Plasma from patients with thrombotic thrombocytopenic purpura (TTP) caused the aggregation of autologous and homologous platelets, and effect which was inhibited by normal plasma. IgG purified from seven normal adults at a concentration of 0.7 mg/ml completely inhibited the platelet aggregation induced by plasma obtained from two TTP patients with active disease. The inhibition of platelet aggregation by human adult IgG was concentration dependent, and the inhibitory activity of human IgG was neutralized by rabbit antihuman IgG. Fab fragments inhibited the TTP plasma-induced platelet aggregation as well as intact IgG, whereas Fc fragments had no effect. Platelet aggregation caused by ADP, collagen, epinephrine, or thrombin was not affected by purified human IgG. The prior incubation of IgG with TTP plasma caused a significantly greater reduction of platelet aggregation by TTP plasma than that of IgG and platelet suspension, suggesting that the IgG inhibits TTP plasma-induced platelet aggregation through direct interaction with platelet aggregating factor in TTP plasma. IgG obtained initially from five infants and young children under the age of 4 yr did not possess any inhibitory activity. When one of the children reached 3 yr of age, his IgG inhibited the aggregation induced by one TTP plasma, but not that caused by another plasma. The IgG procured from the same boy at 4 yr of age inhibited the aggregation induced by both TTP plasmas. The IgG purified from the TTP plasma during active disease failed to inhibit the aggregation caused by the same plasma. After recovery, however, the IgG effectively inhibited aggregation.

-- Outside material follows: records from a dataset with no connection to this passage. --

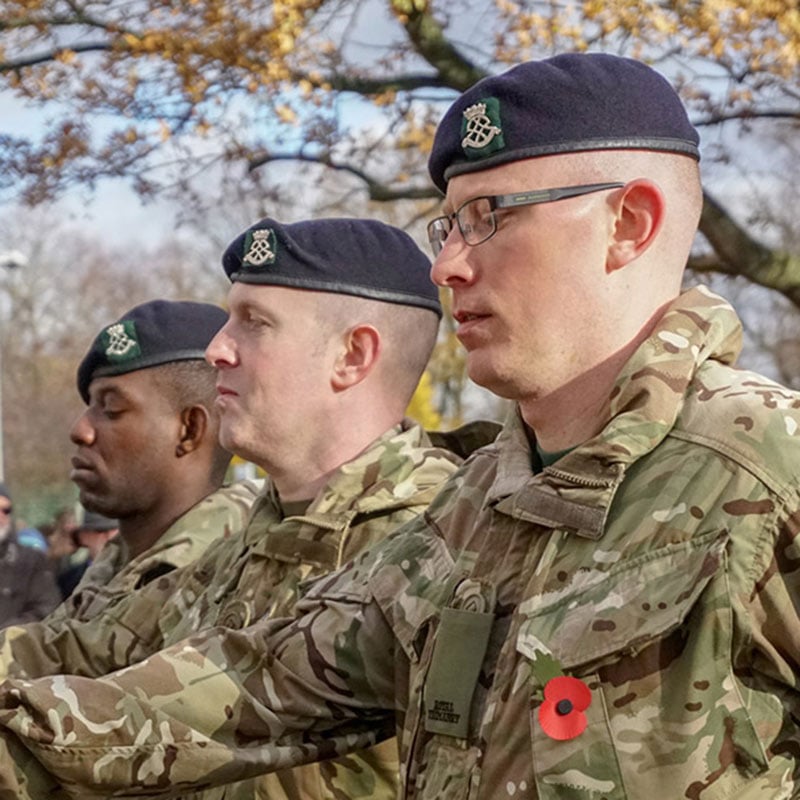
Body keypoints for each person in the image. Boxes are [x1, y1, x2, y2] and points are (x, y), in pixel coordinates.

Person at [0, 217, 471, 800]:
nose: (218, 349)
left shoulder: (443, 542)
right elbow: (72, 649)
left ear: (352, 355)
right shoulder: (247, 542)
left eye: (254, 323)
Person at [42, 299, 260, 625]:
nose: (81, 431)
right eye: (90, 406)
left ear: (189, 430)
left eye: (112, 408)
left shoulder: (239, 574)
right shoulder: (109, 568)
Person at [0, 483, 60, 627]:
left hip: (13, 646)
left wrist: (4, 636)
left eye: (6, 510)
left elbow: (46, 610)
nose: (0, 516)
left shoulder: (32, 561)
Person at [54, 509, 119, 600]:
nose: (109, 538)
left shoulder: (135, 576)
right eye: (101, 531)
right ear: (84, 536)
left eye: (115, 531)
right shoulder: (66, 581)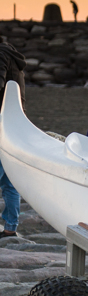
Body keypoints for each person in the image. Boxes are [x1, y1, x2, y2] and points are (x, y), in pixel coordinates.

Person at [0, 37, 25, 237]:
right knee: (10, 179)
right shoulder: (12, 56)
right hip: (16, 122)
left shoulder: (1, 54)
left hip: (2, 121)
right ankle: (10, 227)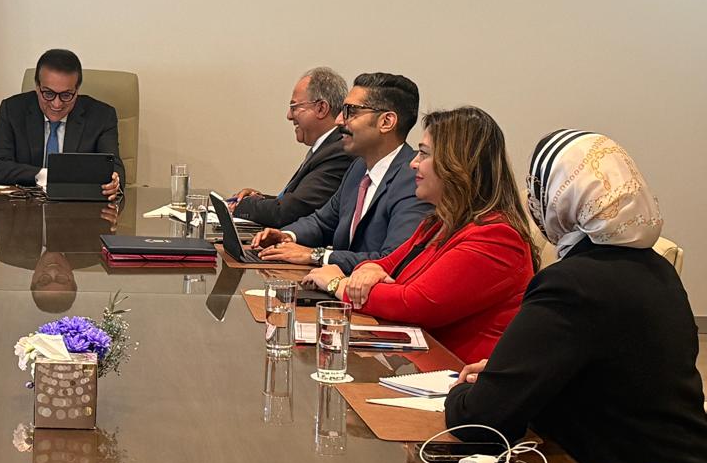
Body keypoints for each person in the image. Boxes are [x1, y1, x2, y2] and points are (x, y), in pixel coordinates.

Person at [445, 130, 707, 463]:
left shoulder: (573, 283)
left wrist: (464, 390)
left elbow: (479, 423)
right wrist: (513, 373)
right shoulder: (656, 271)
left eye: (537, 188)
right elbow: (604, 370)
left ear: (562, 196)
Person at [301, 107, 536, 363]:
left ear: (457, 165)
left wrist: (338, 284)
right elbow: (384, 264)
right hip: (417, 363)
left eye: (423, 154)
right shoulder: (438, 223)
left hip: (457, 375)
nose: (413, 163)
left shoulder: (497, 237)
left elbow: (413, 303)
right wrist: (370, 271)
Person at [251, 72, 430, 273]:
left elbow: (393, 259)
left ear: (386, 122)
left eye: (350, 112)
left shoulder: (414, 179)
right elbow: (322, 222)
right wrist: (288, 236)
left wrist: (317, 256)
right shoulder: (358, 168)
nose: (338, 121)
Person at [0, 48, 123, 200]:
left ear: (77, 90)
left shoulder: (102, 116)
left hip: (78, 208)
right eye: (48, 94)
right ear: (37, 87)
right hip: (25, 208)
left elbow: (114, 167)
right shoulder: (13, 110)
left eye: (66, 95)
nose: (56, 104)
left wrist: (114, 182)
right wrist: (44, 175)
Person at [229, 67, 355, 229]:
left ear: (321, 108)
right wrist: (258, 199)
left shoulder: (339, 151)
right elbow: (294, 200)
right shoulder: (326, 147)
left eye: (294, 107)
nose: (289, 116)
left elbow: (289, 212)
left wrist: (244, 204)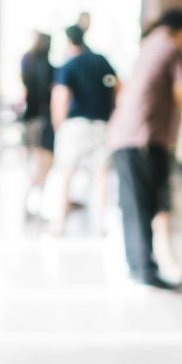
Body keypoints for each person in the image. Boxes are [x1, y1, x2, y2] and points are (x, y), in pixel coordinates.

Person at [109, 8, 182, 290]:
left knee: (136, 204)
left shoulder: (148, 44)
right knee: (145, 204)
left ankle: (141, 266)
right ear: (181, 32)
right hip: (144, 138)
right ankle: (145, 268)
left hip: (125, 136)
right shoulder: (172, 48)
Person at [46, 24, 118, 235]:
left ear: (69, 42)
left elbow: (60, 97)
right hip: (102, 124)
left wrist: (59, 126)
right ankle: (100, 224)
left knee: (66, 173)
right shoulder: (102, 61)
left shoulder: (69, 66)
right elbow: (117, 87)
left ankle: (59, 221)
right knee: (101, 175)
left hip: (75, 125)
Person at [19, 31, 55, 217]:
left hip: (28, 118)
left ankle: (29, 204)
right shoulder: (48, 68)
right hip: (42, 120)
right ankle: (36, 205)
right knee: (42, 166)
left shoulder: (26, 62)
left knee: (31, 164)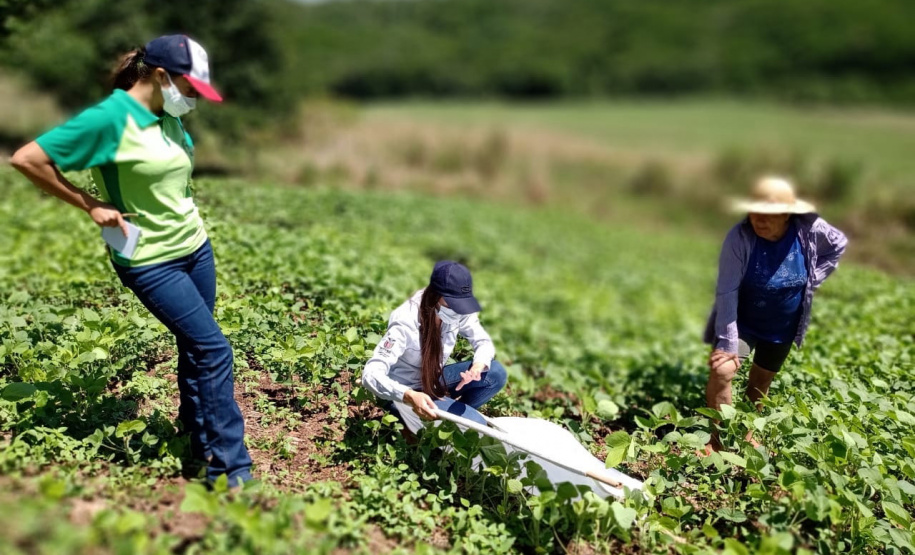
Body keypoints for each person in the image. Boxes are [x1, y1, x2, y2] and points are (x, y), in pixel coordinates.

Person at [10, 35, 252, 486]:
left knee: (197, 349)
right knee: (214, 349)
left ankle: (201, 449)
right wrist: (88, 202)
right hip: (149, 259)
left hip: (195, 248)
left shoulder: (166, 113)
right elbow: (28, 159)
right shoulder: (111, 118)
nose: (196, 97)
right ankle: (231, 473)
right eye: (192, 87)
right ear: (160, 76)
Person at [702, 176, 847, 454]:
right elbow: (727, 290)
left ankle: (747, 433)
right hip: (741, 322)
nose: (759, 219)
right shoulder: (740, 237)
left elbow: (838, 244)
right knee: (722, 370)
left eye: (768, 214)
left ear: (787, 215)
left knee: (761, 381)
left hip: (782, 325)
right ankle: (717, 441)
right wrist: (728, 343)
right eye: (754, 210)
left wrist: (813, 278)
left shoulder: (809, 229)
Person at [362, 261, 508, 434]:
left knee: (496, 373)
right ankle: (426, 419)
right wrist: (409, 395)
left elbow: (483, 341)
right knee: (476, 424)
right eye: (452, 303)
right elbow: (370, 374)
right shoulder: (405, 321)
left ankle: (445, 420)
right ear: (435, 295)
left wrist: (477, 367)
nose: (458, 310)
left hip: (433, 380)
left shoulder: (460, 311)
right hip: (406, 390)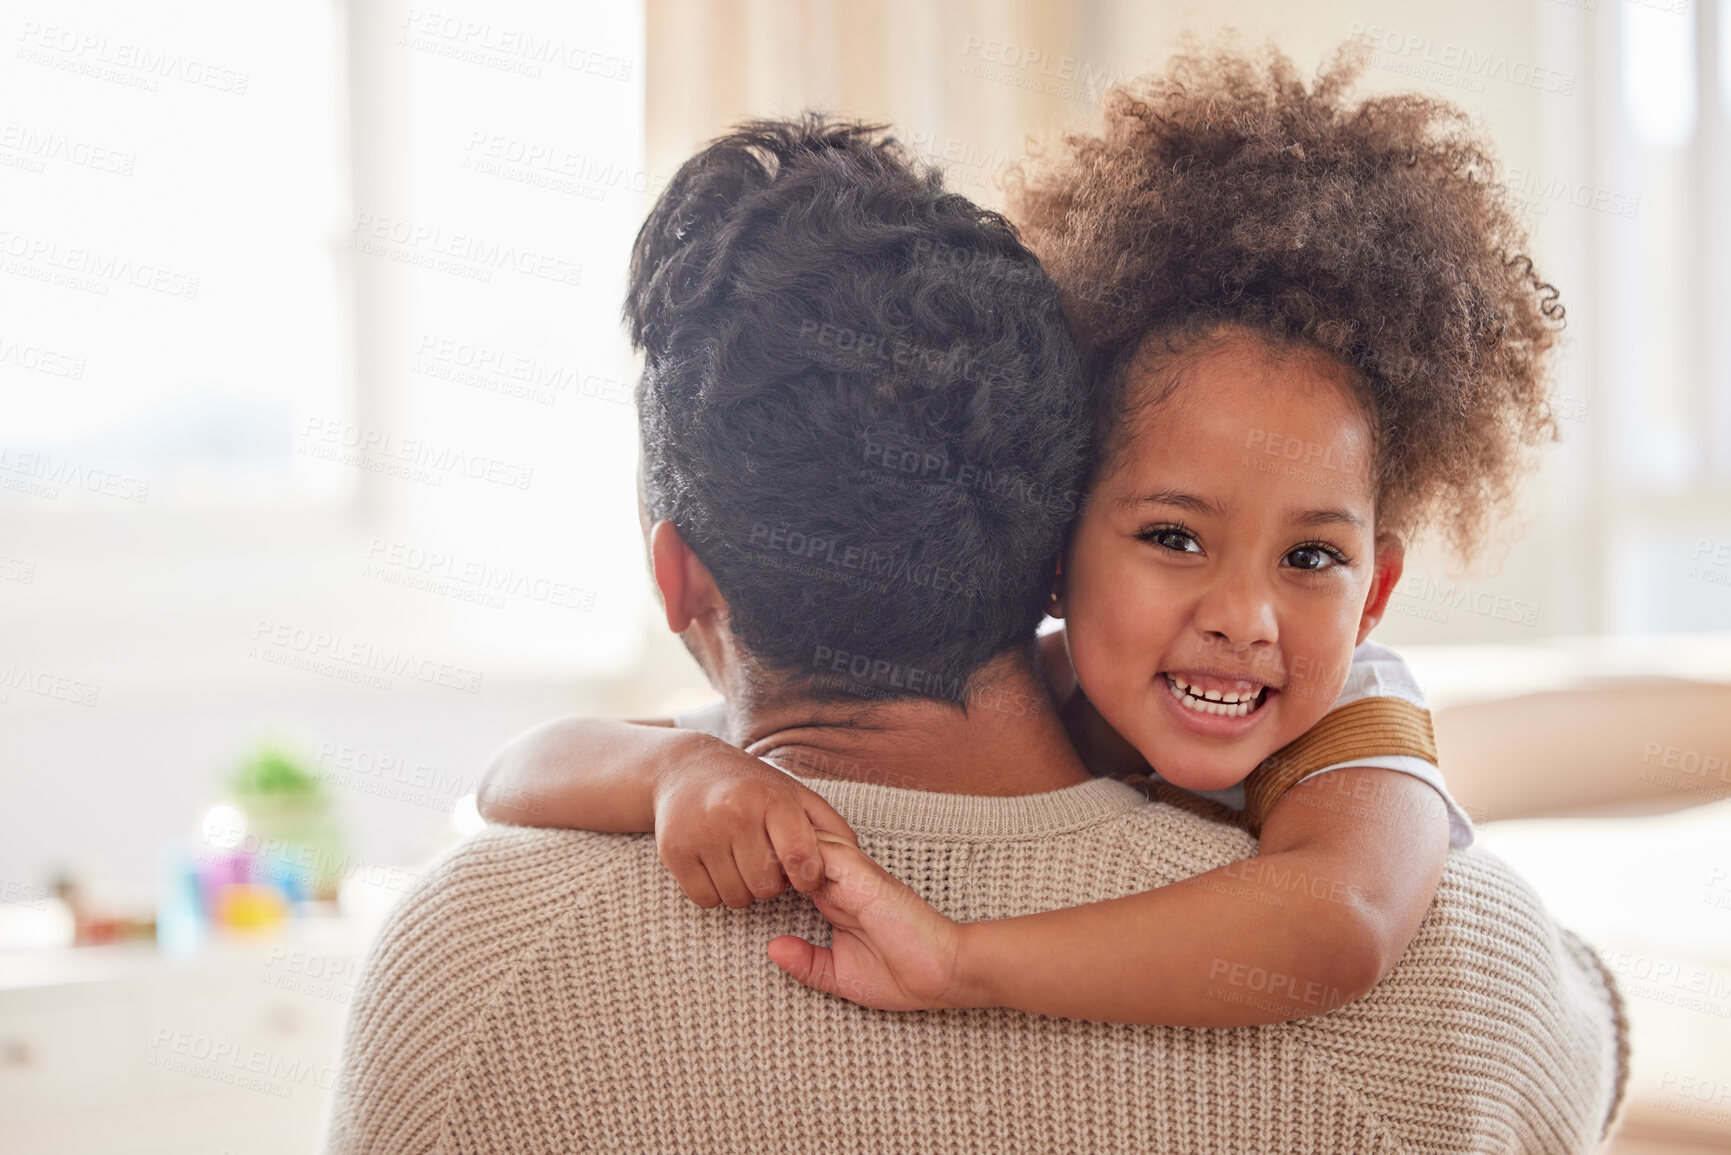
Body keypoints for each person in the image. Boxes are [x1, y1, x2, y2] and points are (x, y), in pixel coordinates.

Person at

These observations suggest that platelet-aggregating factors present in the TTP plasma are heterogeneous in nature and that the IgG present in the normal adult plasma, which inhibits the TTP plasma-induced platelet aggregation, may be partially responsible for the success of plasma infusion therapy in TTP.
血栓性血小板减少性紫癜(TTP)患者的血浆可导致自体和同源血小板聚集,而这种效应可被正常血浆抑制。从7名正常成年人中纯化得到的浓度为0.7mg/ml的IgG可完全抑制两名处于疾病活动期的TTP患者血浆诱导的血小板聚集。成人IgG对血小板聚集的抑制作用呈浓度依赖性,且人IgG的抑制活性可被兔抗人IgG中和。Fab片段与完整的IgG一样能抑制TTP血浆诱导的血小板聚集,而Fc片段则无此作用。纯化的人IgG对ADP、胶原、肾上腺素或凝血酶诱导的血小板聚集无影响。IgG与TTP血浆预先孵育后,TTP血浆诱导的血小板聚集的减少程度明显大于IgG与血小板悬液预先孵育的情况,这表明IgG通过与TTP血浆中的血小板聚集因子直接相互作用来抑制TTP血浆诱导的血小板聚集。最初从5名4岁以下婴幼儿获得的IgG不具有任何抑制活性。当其中一名儿童3岁时,其IgG可抑制一种TTP血浆诱导的聚集,但不能抑制另一种血浆诱导的聚集。该男孩4岁时获得的IgG可抑制两种TTP血浆诱导的聚集。在疾病活动期从TTP血浆中纯化得到的IgG不能抑制同一血浆诱导的聚集。然而,恢复后,该IgG可有效抑制聚集。这些观察结果表明,TTP血浆中存在的血小板聚集因子本质上是异质性的,正常成人血浆中存在的可抑制TTP血浆诱导的血小板聚集的IgG可能是TTP血浆输注治疗成功的部分原因。